Not that their quick action did anything to ameliorate his nausea, intense aches and general weakness. Harry closed his eyes, folded his trembling hands over his stomach and sat as still as he was able, his face prevented from mirroring his distress only because most facial expressions were extremely painful.

"Perhaps this was not the best thing to try," Luna observed, noting Harry's obvious distress.

"Do you want me to get Madame Pomfrey?" Neville asked.

"No," Harry gasped. He was having second thoughts about his mobility. "I'll just… lie back down…"

Laying back down was almost as agonising as sitting up. Harry would have preferred to be mobile — since when it came to questions it was better to be a moving target than to be hostage to his hospital bed — but it was obvious that wasn't going to happen. "Guess they could roll me over to a window," he muttered.

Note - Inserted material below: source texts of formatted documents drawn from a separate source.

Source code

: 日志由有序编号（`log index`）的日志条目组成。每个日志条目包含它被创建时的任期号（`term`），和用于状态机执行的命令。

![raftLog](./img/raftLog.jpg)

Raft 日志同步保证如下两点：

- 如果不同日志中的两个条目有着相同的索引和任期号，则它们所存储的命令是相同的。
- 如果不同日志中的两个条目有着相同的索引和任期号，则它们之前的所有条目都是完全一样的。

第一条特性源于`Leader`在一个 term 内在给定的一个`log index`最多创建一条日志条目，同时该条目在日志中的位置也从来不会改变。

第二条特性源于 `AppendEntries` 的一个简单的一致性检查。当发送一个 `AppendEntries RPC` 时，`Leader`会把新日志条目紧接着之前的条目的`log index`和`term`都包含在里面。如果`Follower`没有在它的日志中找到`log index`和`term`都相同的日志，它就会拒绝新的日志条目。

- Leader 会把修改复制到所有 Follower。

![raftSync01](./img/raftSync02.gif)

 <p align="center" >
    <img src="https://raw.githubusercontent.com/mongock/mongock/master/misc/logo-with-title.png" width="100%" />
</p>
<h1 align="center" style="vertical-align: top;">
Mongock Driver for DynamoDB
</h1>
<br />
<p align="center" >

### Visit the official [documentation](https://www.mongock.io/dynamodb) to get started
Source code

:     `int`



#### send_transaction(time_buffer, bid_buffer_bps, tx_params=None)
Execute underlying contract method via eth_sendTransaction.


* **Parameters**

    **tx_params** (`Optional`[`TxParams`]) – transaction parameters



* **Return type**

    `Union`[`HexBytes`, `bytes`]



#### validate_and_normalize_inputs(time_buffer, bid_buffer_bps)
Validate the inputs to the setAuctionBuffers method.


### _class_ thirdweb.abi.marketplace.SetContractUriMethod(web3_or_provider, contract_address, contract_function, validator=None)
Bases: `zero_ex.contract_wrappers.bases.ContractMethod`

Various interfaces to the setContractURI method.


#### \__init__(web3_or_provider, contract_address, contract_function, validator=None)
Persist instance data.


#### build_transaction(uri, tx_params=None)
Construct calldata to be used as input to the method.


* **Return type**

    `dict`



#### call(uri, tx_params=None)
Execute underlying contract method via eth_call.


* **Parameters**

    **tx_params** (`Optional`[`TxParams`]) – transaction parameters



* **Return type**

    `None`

"They aren't going to have the funeral without you, you've got time to heal," Neville said by way of encouragement.

Time, at this point, was not a welcome commodity. The last thing Harry needed was time to brood, and even he knew it. "Yeah."

The three of them talked for a bit about less important things, but Harry was sure his friends could tell his heart wasn't in it. Information had overwhelmed, an intermittent day's worth of conversations ringing in his ears, numbing him. He wanted to sleep. He was afraid to sleep. He wanted to see Dumbledore. He was terrified of seeing Dumbledore. He didn't know what he wanted and he was scared of possibilities.

After Neville and Luna left, Harry stared at the ceiling and tried very hard not to think about what was in store.